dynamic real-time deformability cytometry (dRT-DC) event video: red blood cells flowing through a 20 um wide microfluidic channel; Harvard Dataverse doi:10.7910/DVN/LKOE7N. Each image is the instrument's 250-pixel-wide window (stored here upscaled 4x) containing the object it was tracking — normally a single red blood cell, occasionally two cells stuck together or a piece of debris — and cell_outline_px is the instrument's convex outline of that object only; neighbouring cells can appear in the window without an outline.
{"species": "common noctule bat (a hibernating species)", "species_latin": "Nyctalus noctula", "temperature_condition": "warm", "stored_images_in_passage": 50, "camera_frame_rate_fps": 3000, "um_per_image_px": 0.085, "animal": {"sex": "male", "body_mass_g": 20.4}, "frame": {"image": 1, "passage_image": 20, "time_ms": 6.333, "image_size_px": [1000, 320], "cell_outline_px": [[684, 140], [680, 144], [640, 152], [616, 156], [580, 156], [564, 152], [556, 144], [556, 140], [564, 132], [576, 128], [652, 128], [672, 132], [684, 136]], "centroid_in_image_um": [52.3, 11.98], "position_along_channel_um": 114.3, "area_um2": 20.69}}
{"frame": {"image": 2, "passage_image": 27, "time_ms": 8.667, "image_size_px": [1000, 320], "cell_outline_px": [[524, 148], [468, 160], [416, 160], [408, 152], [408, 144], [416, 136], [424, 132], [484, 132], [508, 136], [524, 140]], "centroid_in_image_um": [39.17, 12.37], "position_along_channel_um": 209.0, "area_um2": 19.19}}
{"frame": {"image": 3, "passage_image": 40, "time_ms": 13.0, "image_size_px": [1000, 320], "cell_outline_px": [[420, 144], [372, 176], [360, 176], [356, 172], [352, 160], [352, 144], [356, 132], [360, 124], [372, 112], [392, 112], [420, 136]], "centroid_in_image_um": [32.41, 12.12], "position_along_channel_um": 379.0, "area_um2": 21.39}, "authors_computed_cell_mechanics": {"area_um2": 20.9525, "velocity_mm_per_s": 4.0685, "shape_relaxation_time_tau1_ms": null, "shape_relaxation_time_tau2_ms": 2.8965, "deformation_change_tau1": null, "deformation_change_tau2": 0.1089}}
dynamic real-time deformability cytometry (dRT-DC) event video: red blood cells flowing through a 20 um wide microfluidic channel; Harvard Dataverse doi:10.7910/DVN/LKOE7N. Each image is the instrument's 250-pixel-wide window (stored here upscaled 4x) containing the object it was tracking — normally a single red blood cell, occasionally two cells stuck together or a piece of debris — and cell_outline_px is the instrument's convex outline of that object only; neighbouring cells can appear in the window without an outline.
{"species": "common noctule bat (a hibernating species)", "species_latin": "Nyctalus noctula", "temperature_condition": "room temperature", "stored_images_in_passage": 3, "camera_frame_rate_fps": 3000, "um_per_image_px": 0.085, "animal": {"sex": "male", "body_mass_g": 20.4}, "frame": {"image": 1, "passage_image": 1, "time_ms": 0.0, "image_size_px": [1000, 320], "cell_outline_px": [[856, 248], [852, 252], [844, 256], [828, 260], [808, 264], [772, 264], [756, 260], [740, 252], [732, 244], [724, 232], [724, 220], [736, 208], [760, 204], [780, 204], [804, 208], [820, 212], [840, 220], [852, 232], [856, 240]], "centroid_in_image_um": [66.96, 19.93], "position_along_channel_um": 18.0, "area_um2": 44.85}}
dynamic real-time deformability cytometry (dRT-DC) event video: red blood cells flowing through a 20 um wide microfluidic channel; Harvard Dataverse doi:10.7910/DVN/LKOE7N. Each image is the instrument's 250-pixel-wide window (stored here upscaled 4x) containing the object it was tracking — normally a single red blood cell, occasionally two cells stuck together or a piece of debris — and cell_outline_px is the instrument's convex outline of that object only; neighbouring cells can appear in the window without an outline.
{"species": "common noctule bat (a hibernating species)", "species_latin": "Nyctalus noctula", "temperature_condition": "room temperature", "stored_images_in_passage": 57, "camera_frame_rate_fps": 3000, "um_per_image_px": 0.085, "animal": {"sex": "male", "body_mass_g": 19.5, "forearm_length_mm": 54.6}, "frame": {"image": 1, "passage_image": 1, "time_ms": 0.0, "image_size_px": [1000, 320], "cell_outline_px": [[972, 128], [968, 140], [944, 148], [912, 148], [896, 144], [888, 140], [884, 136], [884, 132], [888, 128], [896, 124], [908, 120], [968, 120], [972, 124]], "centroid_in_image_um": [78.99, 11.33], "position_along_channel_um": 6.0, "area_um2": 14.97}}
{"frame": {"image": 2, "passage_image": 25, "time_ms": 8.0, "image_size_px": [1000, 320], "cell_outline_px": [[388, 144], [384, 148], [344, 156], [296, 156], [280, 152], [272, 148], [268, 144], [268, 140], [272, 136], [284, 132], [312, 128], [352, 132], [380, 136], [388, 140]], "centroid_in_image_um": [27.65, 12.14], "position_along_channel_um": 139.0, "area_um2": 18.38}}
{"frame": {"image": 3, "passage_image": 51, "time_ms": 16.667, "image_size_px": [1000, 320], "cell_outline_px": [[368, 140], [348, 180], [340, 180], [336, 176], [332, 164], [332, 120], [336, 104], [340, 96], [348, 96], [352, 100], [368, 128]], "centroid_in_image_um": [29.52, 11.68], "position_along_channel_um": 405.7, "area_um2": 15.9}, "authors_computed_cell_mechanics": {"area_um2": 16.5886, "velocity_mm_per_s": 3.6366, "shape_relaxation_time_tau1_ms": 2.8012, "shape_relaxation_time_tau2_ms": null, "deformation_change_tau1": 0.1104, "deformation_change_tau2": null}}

□ □ □

WHAT YOU HAVE TO DO: The records above are to be copied in full, exactly as written.

ANSWER TO THE EXERCISE:
dynamic real-time deformability cytometry (dRT-DC) event video: red blood cells flowing through a 20 um wide microfluidic channel; Harvard Dataverse doi:10.7910/DVN/LKOE7N. Each image is the instrument's 250-pixel-wide window (stored here upscaled 4x) containing the object it was tracking — normally a single red blood cell, occasionally two cells stuck together or a piece of debris — and cell_outline_px is the instrument's convex outline of that object only; neighbouring cells can appear in the window without an outline.
{"species": "common noctule bat (a hibernating species)", "species_latin": "Nyctalus noctula", "temperature_condition": "warm", "stored_images_in_passage": 50, "camera_frame_rate_fps": 3000, "um_per_image_px": 0.085, "animal": {"sex": "male", "body_mass_g": 20.4}, "frame": {"image": 1, "passage_image": 20, "time_ms": 6.333, "image_size_px": [1000, 320], "cell_outline_px": [[684, 140], [680, 144], [640, 152], [616, 156], [580, 156], [564, 152], [556, 144], [556, 140], [564, 132], [576, 128], [652, 128], [672, 132], [684, 136]], "centroid_in_image_um": [52.3, 11.98], "position_along_channel_um": 114.3, "area_um2": 20.69}}
{"frame": {"image": 2, "passage_image": 27, "time_ms": 8.667, "image_size_px": [1000, 320], "cell_outline_px": [[524, 148], [468, 160], [416, 160], [408, 152], [408, 144], [416, 136], [424, 132], [484, 132], [508, 136], [524, 140]], "centroid_in_image_um": [39.17, 12.37], "position_along_channel_um": 209.0, "area_um2": 19.19}}
{"frame": {"image": 3, "passage_image": 40, "time_ms": 13.0, "image_size_px": [1000, 320], "cell_outline_px": [[420, 144], [372, 176], [360, 176], [356, 172], [352, 160], [352, 144], [356, 132], [360, 124], [372, 112], [392, 112], [420, 136]], "centroid_in_image_um": [32.41, 12.12], "position_along_channel_um": 379.0, "area_um2": 21.39}, "authors_computed_cell_mechanics": {"area_um2": 20.9525, "velocity_mm_per_s": 4.0685, "shape_relaxation_time_tau1_ms": null, "shape_relaxation_time_tau2_ms": 2.8965, "deformation_change_tau1": null, "deformation_change_tau2": 0.1089}}
dynamic real-time deformability cytometry (dRT-DC) event video: red blood cells flowing through a 20 um wide microfluidic channel; Harvard Dataverse doi:10.7910/DVN/LKOE7N. Each image is the instrument's 250-pixel-wide window (stored here upscaled 4x) containing the object it was tracking — normally a single red blood cell, occasionally two cells stuck together or a piece of debris — and cell_outline_px is the instrument's convex outline of that object only; neighbouring cells can appear in the window without an outline.
{"species": "common noctule bat (a hibernating species)", "species_latin": "Nyctalus noctula", "temperature_condition": "room temperature", "stored_images_in_passage": 3, "camera_frame_rate_fps": 3000, "um_per_image_px": 0.085, "animal": {"sex": "male", "body_mass_g": 20.4}, "frame": {"image": 1, "passage_image": 1, "time_ms": 0.0, "image_size_px": [1000, 320], "cell_outline_px": [[856, 248], [852, 252], [844, 256], [828, 260], [808, 264], [772, 264], [756, 260], [740, 252], [732, 244], [724, 232], [724, 220], [736, 208], [760, 204], [780, 204], [804, 208], [820, 212], [840, 220], [852, 232], [856, 240]], "centroid_in_image_um": [66.96, 19.93], "position_along_channel_um": 18.0, "area_um2": 44.85}}
dynamic real-time deformability cytometry (dRT-DC) event video: red blood cells flowing through a 20 um wide microfluidic channel; Harvard Dataverse doi:10.7910/DVN/LKOE7N. Each image is the instrument's 250-pixel-wide window (stored here upscaled 4x) containing the object it was tracking — normally a single red blood cell, occasionally two cells stuck together or a piece of debris — and cell_outline_px is the instrument's convex outline of that object only; neighbouring cells can appear in the window without an outline.
{"species": "common noctule bat (a hibernating species)", "species_latin": "Nyctalus noctula", "temperature_condition": "room temperature", "stored_images_in_passage": 57, "camera_frame_rate_fps": 3000, "um_per_image_px": 0.085, "animal": {"sex": "male", "body_mass_g": 19.5, "forearm_length_mm": 54.6}, "frame": {"image": 1, "passage_image": 1, "time_ms": 0.0, "image_size_px": [1000, 320], "cell_outline_px": [[972, 128], [968, 140], [944, 148], [912, 148], [896, 144], [888, 140], [884, 136], [884, 132], [888, 128], [896, 124], [908, 120], [968, 120], [972, 124]], "centroid_in_image_um": [78.99, 11.33], "position_along_channel_um": 6.0, "area_um2": 14.97}}
{"frame": {"image": 2, "passage_image": 25, "time_ms": 8.0, "image_size_px": [1000, 320], "cell_outline_px": [[388, 144], [384, 148], [344, 156], [296, 156], [280, 152], [272, 148], [268, 144], [268, 140], [272, 136], [284, 132], [312, 128], [352, 132], [380, 136], [388, 140]], "centroid_in_image_um": [27.65, 12.14], "position_along_channel_um": 139.0, "area_um2": 18.38}}
{"frame": {"image": 3, "passage_image": 51, "time_ms": 16.667, "image_size_px": [1000, 320], "cell_outline_px": [[368, 140], [348, 180], [340, 180], [336, 176], [332, 164], [332, 120], [336, 104], [340, 96], [348, 96], [352, 100], [368, 128]], "centroid_in_image_um": [29.52, 11.68], "position_along_channel_um": 405.7, "area_um2": 15.9}, "authors_computed_cell_mechanics": {"area_um2": 16.5886, "velocity_mm_per_s": 3.6366, "shape_relaxation_time_tau1_ms": 2.8012, "shape_relaxation_time_tau2_ms": null, "deformation_change_tau1": 0.1104, "deformation_change_tau2": null}}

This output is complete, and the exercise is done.